Additionally, BTAS supports teams competing in national leagues and tournaments, including junior and senior state representative teams that participate in the Australian Junior Championships and other Basketball Australia-run competitions.

== Development programs ==
Basketball Tasmania is committed to growing the game at all levels. The organisation runs several development programs, including:
- Aussie Hoops – A national introductory program aimed at children aged 5–10, designed to teach basic basketball skills in a fun and inclusive environment.
- High Performance Program (HPP) – BTAS's pathway for identifying and developing talented athletes to compete at the highest levels of the sport, including representing Tasmania in national competitions.
- Coaching and Referee Development – Programs aimed at upskilling coaches and referees throughout the state, ensuring that participants have access to high-quality coaching and officiating.

== Tasmania JackJumpers ==
The Tasmania JackJumpers, established in 2020, are Tasmania's professional basketball team, competing in the National Basketball League (NBL). While the JackJumpers operate independently from BTAS, the two organisations collaborate to support basketball development in Tasmania, with the JackJumpers providing inspiration and opportunities for aspiring players across the state.

The JackJumpers have also played a significant role in promoting basketball at the grassroots level through various community initiatives.

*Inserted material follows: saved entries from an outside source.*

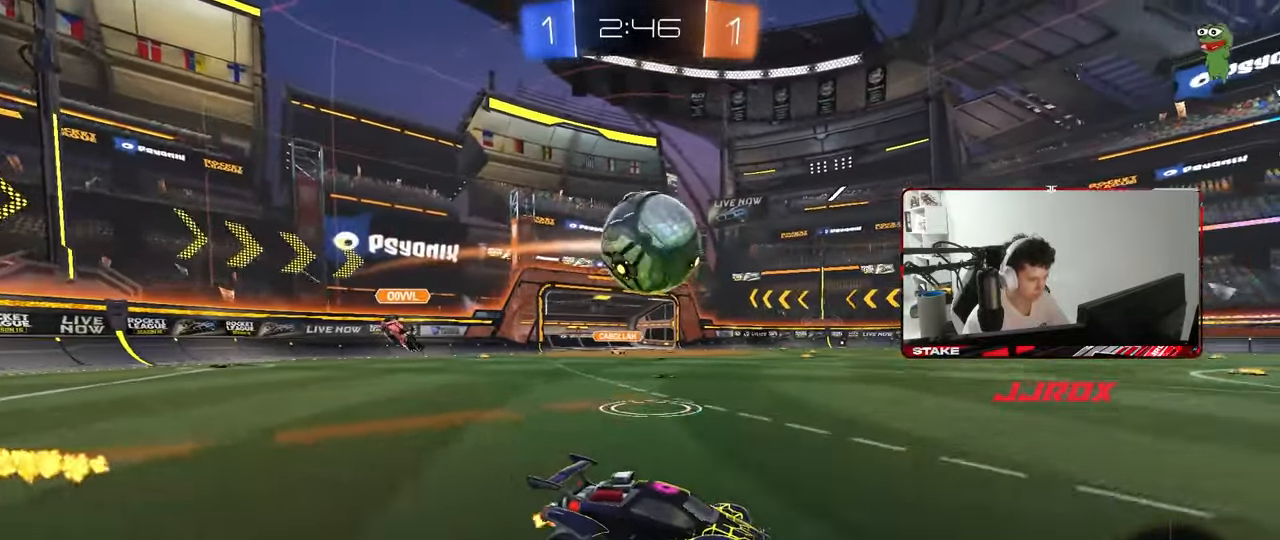
{"keys": ["a", "w"], "mouse": ["left"], "mouse_move": "still", "events": [[83, "a", "down"], [167, "a", "up"], [167, "mouse_left", "down"], [317, "a", "down"], [317, "mouse_left", "up"], [500, "mouse_left", "down"]]}
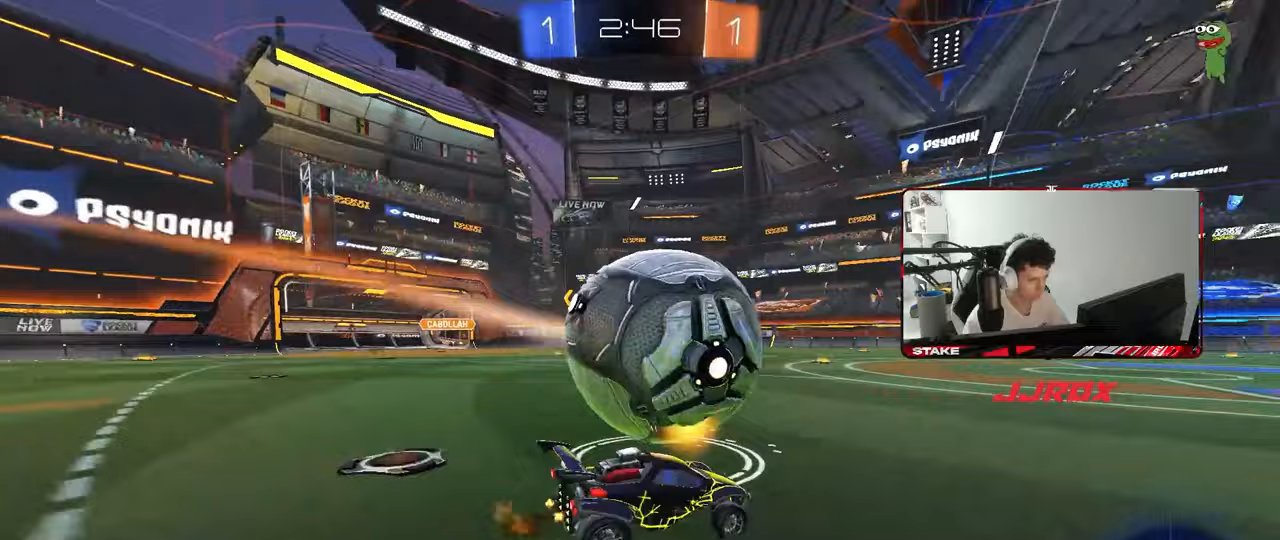
{"keys": ["w"], "mouse": ["left"], "mouse_move": "still", "events": [[150, "a", "up"], [283, "a", "down"], [467, "a", "up"]]}
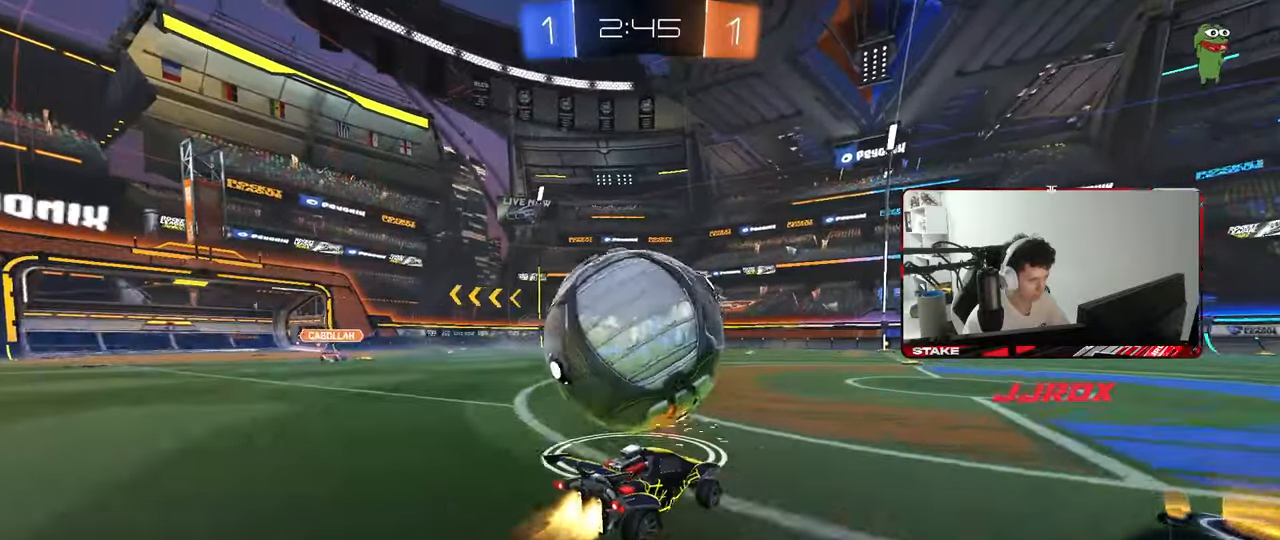
{"keys": ["w"], "mouse": [], "mouse_move": "still", "events": [[67, "mouse_left", "up"], [350, "a", "down"], [400, "a", "up"]]}
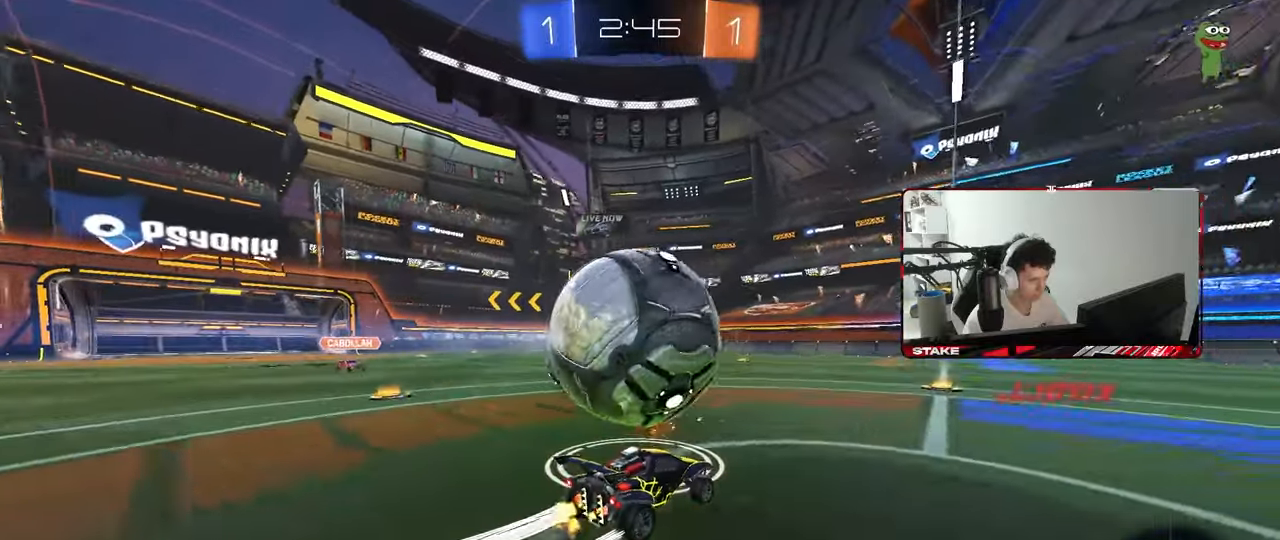
{"keys": ["w"], "mouse": [], "mouse_move": "still", "events": [[217, "a", "down"], [267, "a", "up"]]}
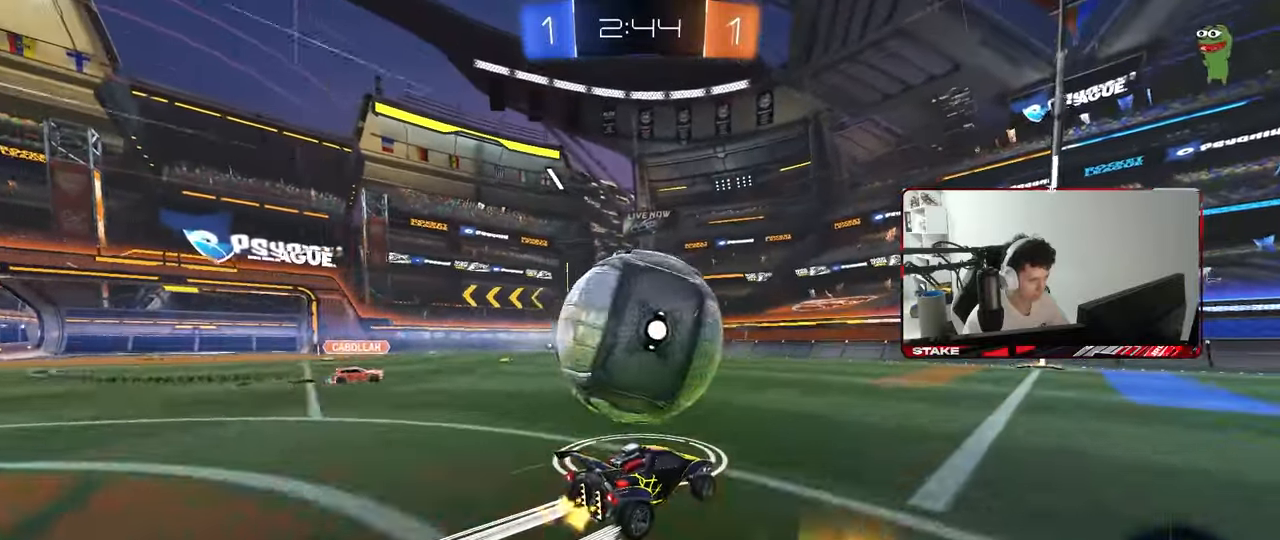
{"keys": ["w"], "mouse": [], "mouse_move": "still", "events": [[100, "d", "down"], [150, "mouse_left", "down"], [233, "d", "up"], [283, "mouse_left", "up"], [417, "a", "down"], [467, "a", "up"]]}
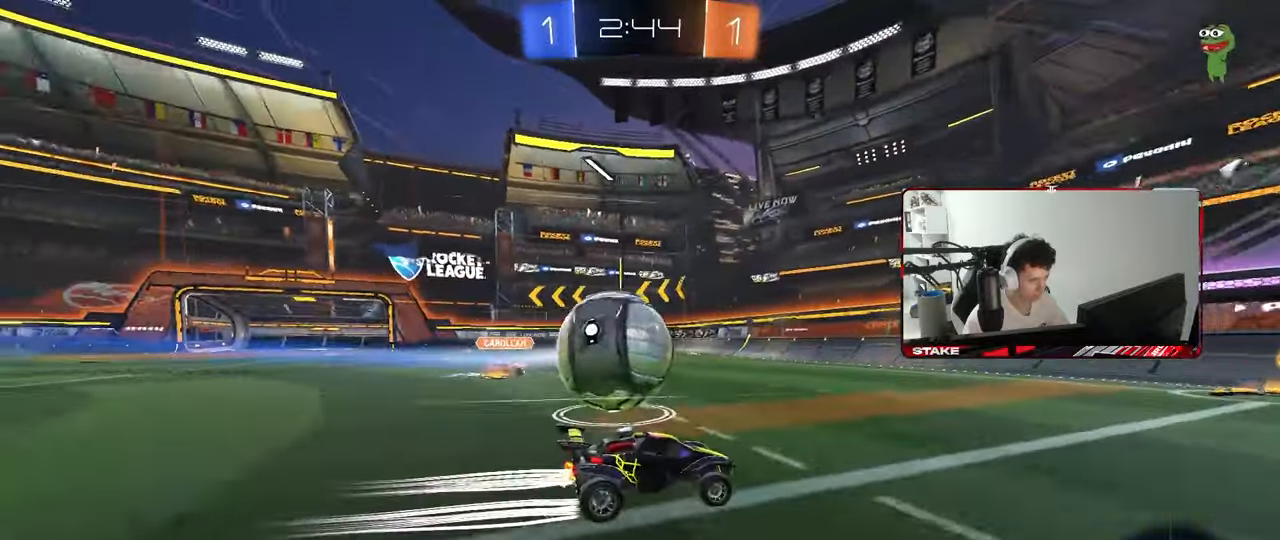
{"keys": [], "mouse": [], "mouse_move": "still", "events": [[200, "a", "down"], [200, "shift", "down"], [300, "shift", "up"], [400, "w", "up"], [483, "a", "up"]]}
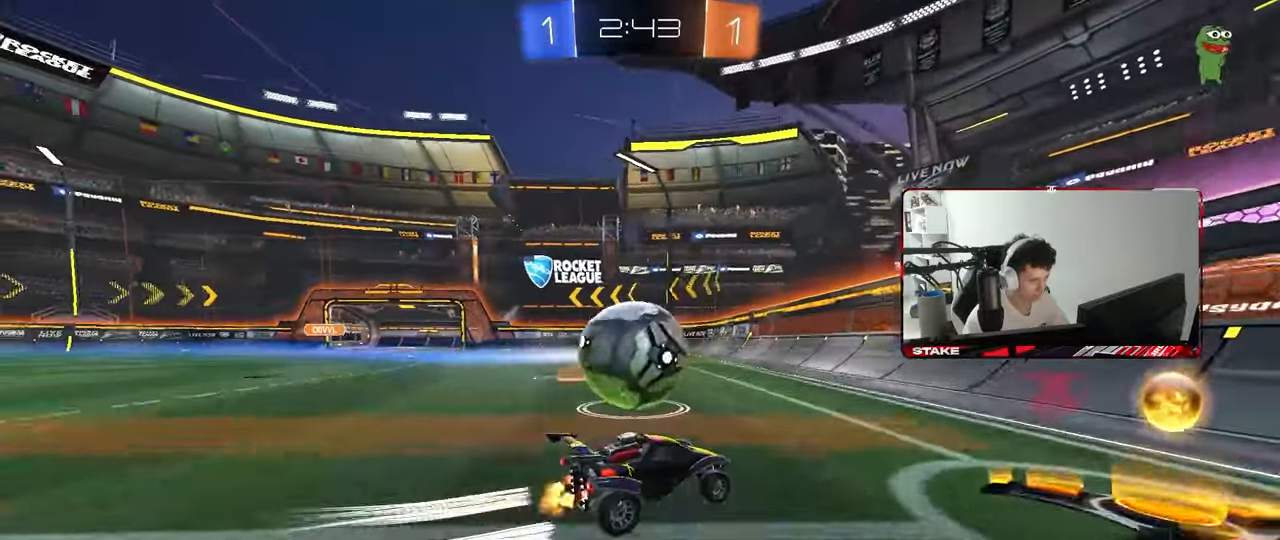
{"keys": ["a", "shift"], "mouse": [], "mouse_move": "still", "events": [[33, "mouse_left", "down"], [33, "mouse_right", "down"], [83, "a", "down"], [83, "shift", "down"], [167, "mouse_right", "up"], [217, "a", "up"], [217, "shift", "up"], [267, "mouse_right", "down"], [317, "a", "down"], [367, "shift", "down"], [400, "mouse_left", "up"], [450, "mouse_right", "up"]]}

In May 2024, following their successful 2023–24 NBL season, the JackJumpers took their Championship Trophy on a tour of northern and north-western Tasmania, engaging with local fans and communities. This initiative brought the excitement of professional basketball to regional areas, with the team visiting schools, basketball clubs, and local events, aiming to inspire the next generation of players. The tour highlighted the connection between Tasmania's regional communities and the state’s professional basketball team.

== Regional associations ==
Basketball Tasmania works with regional associations across Tasmania, including:
- North West Basketball Union
- Southern Basketball Association
- Basketball South Tasmania

These associations are responsible for organising competitions, events, and development programs at a local level, ensuring basketball is accessible across the state.

== Facilities ==
BTAS oversees and supports the development of basketball facilities throughout Tasmania, with major venues including:
- Elphin Sports Centre (Launceston)
- Kingborough Sports Centre (Kingston)
- Hobart Netball and Sports Centre (Hobart)
- Ulverstone Sports and Leisure Centre (Ulverstone)
- Burnie Basketball Stadium (Burnie)

== Community involvement ==
Basketball Tasmania plays a significant role in the community by promoting inclusion and participation through various programs. BTAS focuses on ensuring that basketball is available to people of all ages, genders, and abilities. This includes specific programs for Indigenous Australians and people with disabilities.

== Controversies ==
In December 2018, the Hobart Chargers, just months after winning the SEABL championship, suspended operations following a conflict with Basketball Tasmania over entry conditions into the new Victorian Elite League. Club president and former Tasmanian premier David Bartlett criticised Basketball Tasmania, claiming their demands would strip the Chargers of their independence and control over revenue and junior programs, leading to the team's withdrawal from the 2019 season.